Le Sang séché (Chi Wa Kawaiteru) de Kijû Yoshida (1960)
Apprenant que son entreprise a décidé de licencier tous les employés, l'un d'entre eux, Kiguchi, se présente à la réunion du personnel avec un révolver qu'il se braque sur la tempe en criant "Ne nous licenciez pas. Mon sort m'est égal, mais ne licenciez pas les autres !" et il tire. Le coup est dévié par un camarade et Kiguchi n'est que très légèrement blessé à la tête. Son geste est récupéré par les publicitaires d'une compagnie d'assurance qui décident faire de lui le personnage central d'une grande campagne médiatique.
Kiguchi est alors présenté comme le héros altruiste qui a voulu donner sa vie pour les autres. Il devient une star, un modèle, et il est reçu partout. Seul un paparazzi met en doute cette version de l'histoire. Prêt lui-même à toutes les coups tordus et à toutes les bassesses pour obtenir ce qu'il veut, il n'accorde aucun crédit à cette histoire d'abnégation -- son expérience des médias l'a débarrassé de toute naïveté et de tout romantisme. Il n'a alors qu'une idée : dévoiler la supercherie et faire tomber l'icône. Sa première phrase, dans le film, il la prononce en arrivant à l'hôpital pour couvrir l'événement : "Ah, le suicide, hara-kiri, la pendaison, les Japonais ne savent faire que cela". On voit qu'il considère le suicide, par ailleurs glorifié par la tradition japonaise, comme une sale manie nationale.
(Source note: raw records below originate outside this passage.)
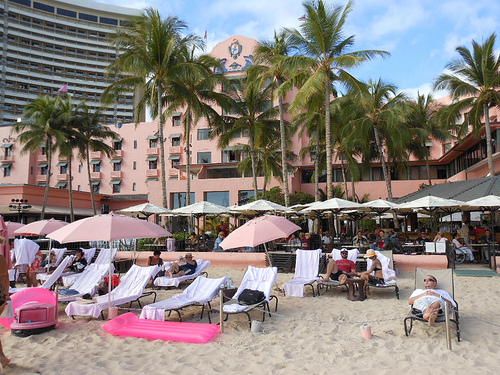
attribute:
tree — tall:
[61, 98, 121, 218]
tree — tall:
[100, 6, 234, 231]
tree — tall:
[154, 41, 245, 241]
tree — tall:
[252, 2, 396, 237]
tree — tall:
[96, 0, 213, 213]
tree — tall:
[10, 82, 99, 222]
Il ne croit donc ni au désintérêt, ni à la grandeur du geste. Et il n'a pas tort, car le film montre bien qu'au départ Kiguchi est tout à fait conscient de n'être pas l'homme altruiste que l'on décrit. Il est même gêné que l'on fasse de lui un héros alors qu'il ignore pourquoi il a commis ce geste insensé. Il entre dans le cirque médiatique à reculons, poussé par sa femme et par le collègue qui lui a sauvé la vie et qui tous deux voient surtout les retombées financières du rôle de héros qu'on veut lui faire endosser. Une fois entré dans le jeu, et à force de répéter qu'il voulait mourir pour que les autres soient heureux, Kiguchi finit par y croire et par s'identifier à l'image valorisante qu'on donne de lui. Le sacrifice altruiste devient alors son identité et sa raison de vivre...
Le DVD comporte une introduction de Kiju Yoshida qui y explique qu'il voulait dénoncer l'idée du sacrifice personnel pour le bien de la communauté comme étant une supercherie. Une supercherie qui a été la base du discours militariste japonais avant et pendant la guerre et qui a conditionné le peuple pour lui faire accepter tous les sacrifices sans protester, sans se rebeller, et qui l'a finalement mené vers ce que l'on peut interpréter comme un vaste suicide collectif "pour le bien du pays"...
Je regrette d'avoir regardé l'introduction avant d'avoir vu le film car n'ayant pas connu la guerre, et vivant dans un pays ou le sacrifice personnel n'a jamais vraiment fait partie des idéaux, je me demande si j'aurais perçu cet aspect de la réflexion. Le film étant très contemporain dans son approche de la communication de masse, je n'y aurai peut-être vu qu'une critique des médias, car il met en scène les processus de manipulation de l'individu et des masses. Mais, finalement, tous ces thèmes se rejoignent, car la propagande, qu'elle soit faite à des fins politiques ou commerciales, a les mêmes techniques et les mêmes bases : réalité déformée, faits falsifiés et slogans martelés jusqu'à ce que l'homme de la rue les intègre, malgré lui...
La manipulation opérée par l'agence publicitaire pour transformer le geste absurde de Kiguchi en sacrifice grandiose, est un écho de celle qui a été réalisée par le régime fasciste pour faire d'un peuple entier un instrument de conquête.
Ce que le film de Yoshida montre bien aussi, c'est comment l'individu manipulé, une fois convaincu, devient, en toute bonne foi, manipulateur à son tour -- l'individu manipulé manipulateur étant le rouage de base des régimes totalitaires.